Robert Griffin III's Passing Ability Being Sorely Ignored Heading into 2013

Matthew BrownCorrespondent ISeptember 8, 2013

LANDOVER, MD - JANUARY 06:  Robert Griffin III #10 of the Washington Redskins drops back to pass against the Seattle Seahawks during the NFC Wild Card Playoff Game at FedExField on January 6, 2013 in Landover, Maryland.  (Photo by Win McNamee/Getty Images)
Win McNamee/Getty Images

When Robert Griffin III steps onto the field for Monday Night Football against the Philadelphia Eagles, he will be the final second-year quarterback to make his regular-season debut. With the offseason spotlight shining squarely on Griffin and his twice-repaired right knee, many wonder if he'll be the same freakish athlete he was last season.

Those wondering the most are overly concerned with Griffin's legs, when they should be worried about his arm and how much he's improved as a passer.

The appeal of RGIII, beyond his mega-watt smile and easy manner, is his dynamic playmaking ability.
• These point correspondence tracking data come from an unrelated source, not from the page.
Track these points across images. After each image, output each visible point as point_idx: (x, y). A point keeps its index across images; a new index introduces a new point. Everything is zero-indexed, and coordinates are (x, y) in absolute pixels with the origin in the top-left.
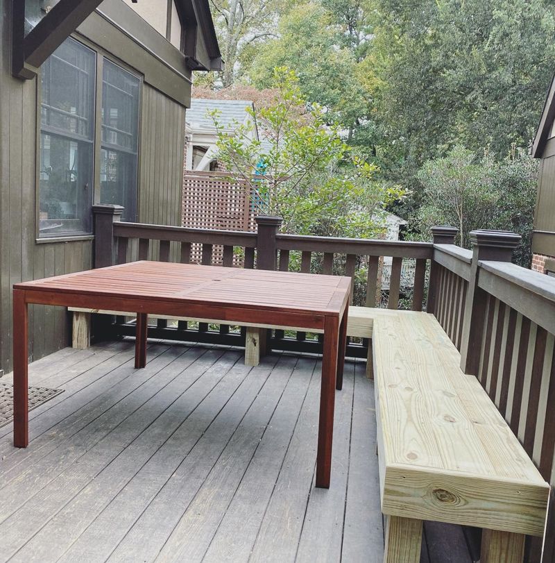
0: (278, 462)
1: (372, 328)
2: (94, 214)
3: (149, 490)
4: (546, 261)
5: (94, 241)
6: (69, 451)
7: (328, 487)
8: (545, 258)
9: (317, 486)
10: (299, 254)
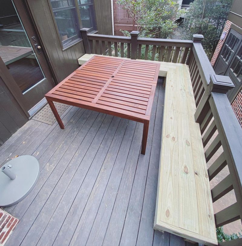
0: (131, 138)
1: (166, 74)
2: (81, 33)
3: (93, 153)
4: (232, 24)
5: (83, 41)
6: (74, 131)
7: (144, 154)
8: (231, 23)
9: (141, 153)
10: (145, 46)
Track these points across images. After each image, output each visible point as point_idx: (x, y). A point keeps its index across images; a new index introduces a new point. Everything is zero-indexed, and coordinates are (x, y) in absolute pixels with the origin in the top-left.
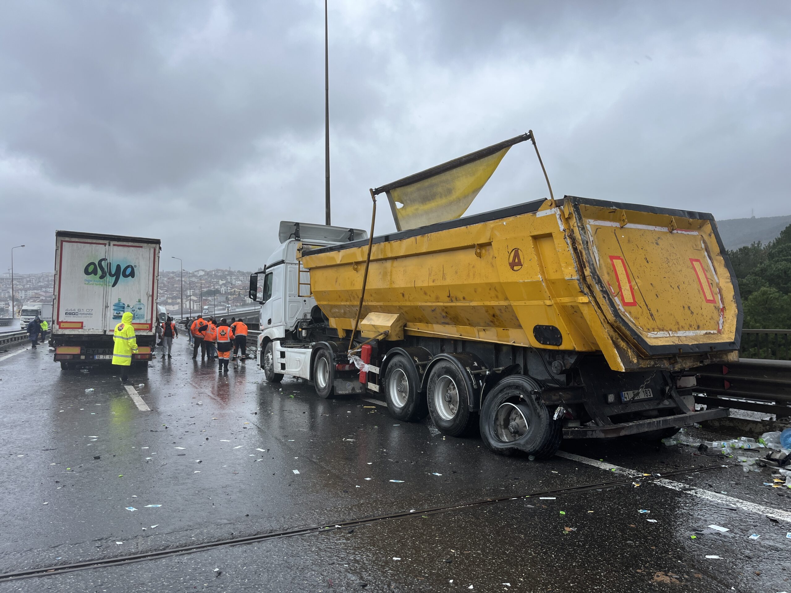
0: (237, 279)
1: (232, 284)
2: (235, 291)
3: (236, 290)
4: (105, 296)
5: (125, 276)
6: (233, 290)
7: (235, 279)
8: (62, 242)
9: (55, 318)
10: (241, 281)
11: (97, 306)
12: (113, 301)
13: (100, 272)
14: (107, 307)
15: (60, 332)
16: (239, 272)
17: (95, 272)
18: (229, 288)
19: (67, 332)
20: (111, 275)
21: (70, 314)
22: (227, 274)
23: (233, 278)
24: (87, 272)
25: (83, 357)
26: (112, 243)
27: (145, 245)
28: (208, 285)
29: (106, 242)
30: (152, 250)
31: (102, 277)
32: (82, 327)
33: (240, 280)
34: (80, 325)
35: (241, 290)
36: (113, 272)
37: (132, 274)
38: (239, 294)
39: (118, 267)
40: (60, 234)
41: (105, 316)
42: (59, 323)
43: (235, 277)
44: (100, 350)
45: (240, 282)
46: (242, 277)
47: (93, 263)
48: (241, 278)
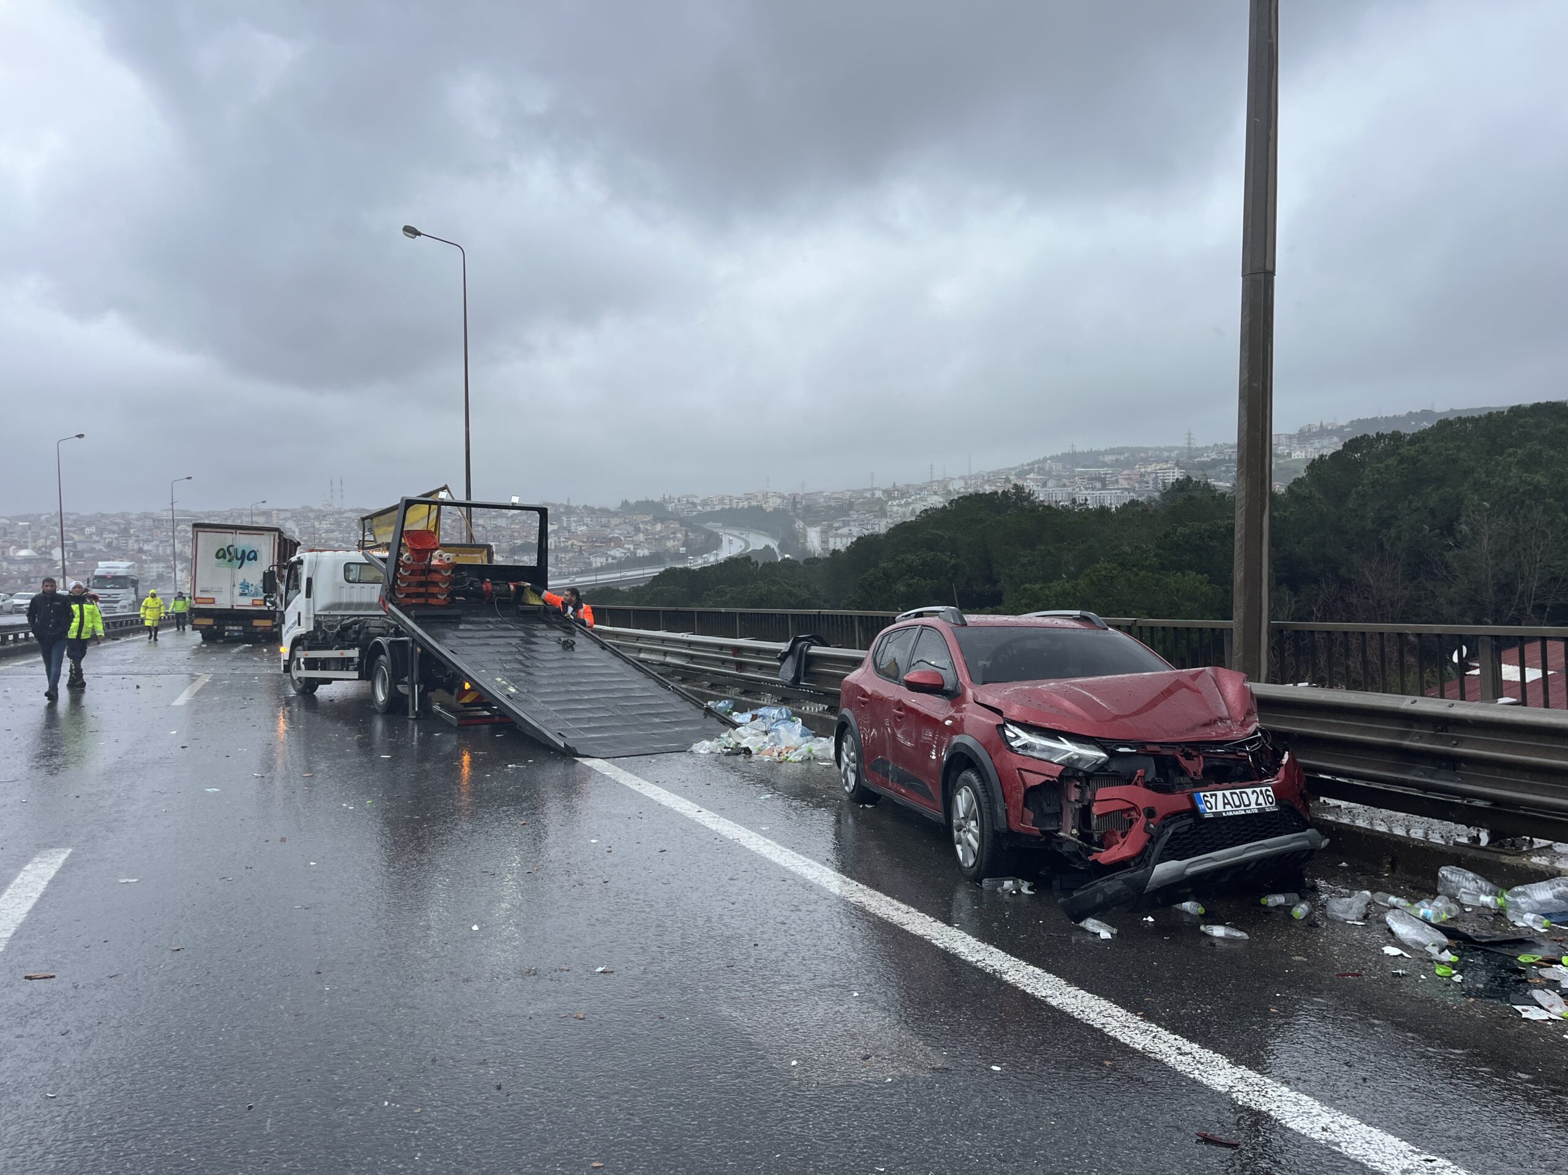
0: (580, 522)
1: (569, 531)
2: (572, 545)
3: (575, 542)
4: (233, 576)
5: (249, 559)
6: (570, 543)
7: (575, 522)
8: (197, 532)
9: (192, 595)
10: (587, 526)
11: (226, 585)
12: (239, 580)
13: (228, 556)
14: (234, 586)
15: (197, 606)
16: (585, 507)
17: (224, 557)
18: (562, 539)
19: (202, 606)
20: (237, 559)
21: (204, 591)
22: (563, 513)
23: (572, 519)
24: (217, 557)
25: (215, 627)
26: (238, 532)
27: (266, 533)
28: (525, 534)
29: (233, 531)
30: (272, 537)
31: (230, 561)
32: (214, 603)
33: (584, 524)
34: (212, 601)
35: (583, 542)
36: (239, 556)
37: (255, 558)
38: (581, 550)
39: (243, 552)
40: (195, 526)
41: (232, 594)
42: (195, 599)
43: (575, 519)
44: (230, 622)
45: (584, 528)
46: (589, 519)
47: (222, 549)
48: (587, 520)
Though not gifted with Michael Vick-like field vision on the run, Griffin can make plays with his legs and is especially good at extending plays while keeping his eyes downfield for open receivers.

Griffin is not a running quarterback, but rather a quarterback with frightening speed who is a threat to run, or a quarterback who can run but really doesn't have to.

Last season, Griffin recorded the second-highest completion percentage for a rookie, connecting on 65.6 percent of his passes, behind only Ben Roethlisberger's 66.4, which he recorded in 2004.

While at Baylor, Griffin threw 37 touchdowns and rushed for another 10 while completing 72.4 percent of his passes as a senior, somehow improving on the 67 percent he completed as a junior.

Spread offenses often lead to big numbers for quarterbacks, but it still requires a commanding presence at quarterback, particularly when you consider that Baylor's offense didn't have a playbook.

No playbook means no concrete pictures or concepts of timing and where a ball should be placed. It requires instincts and trust in your teammates, which Griffin seems to have translated to the NFL.

You would think not having a set playbook would hinder Griffin at the next level, but Mike and Kyle Shanahan have used it as a platform to create an offense where Griffin once again has options as opposed to standard progressions through targets on the field.

Griffin has shown the ability to read defenses, which is often said to be a huge weakness for spread offense quarterbacks, so he's got a leg up in that regard. And in case you didn't know, Griffin has a cannon for an arm.

Think about that for a second. He can make plays on the move, work out of pretty much any offensive set, hit any receiver in stride, in tight coverage, over the shoulder or down the sideline, and he can heave it a mile.

Based on the available evidence, Griffin's ability to throw the ball, not his ability to run, has always been his greatest strength, which has been overlooked since he entered the NFL last year.

If you look at the Redskins offense last season, it was balanced but favored the run game, with Alfred Morris churning out 1,613 yards to go with Griffin's 815. But the Redskins only averaged 213.9 passing yards per game, which was 20th in the NFL in 2012.

It is almost as if Washington made a point of limiting Griffin's pass attempts or giving him more of the dual-threat look.

Clearly they did something right, because all you hear about is how the knee injury will affect his mobility and if it will change how he plays the game.

No one is talking about the potential for RGIII to have a monster year through the air, and that just seems like a grave miscalculation given the skills Griffin has displayed in his young NFL career.

Whether it happens or not remains to be seen, but starting the season against the Eagles, who are sporting a new defensive scheme and a decidedly weak secondary, Griffin could put on a show under the bright lights.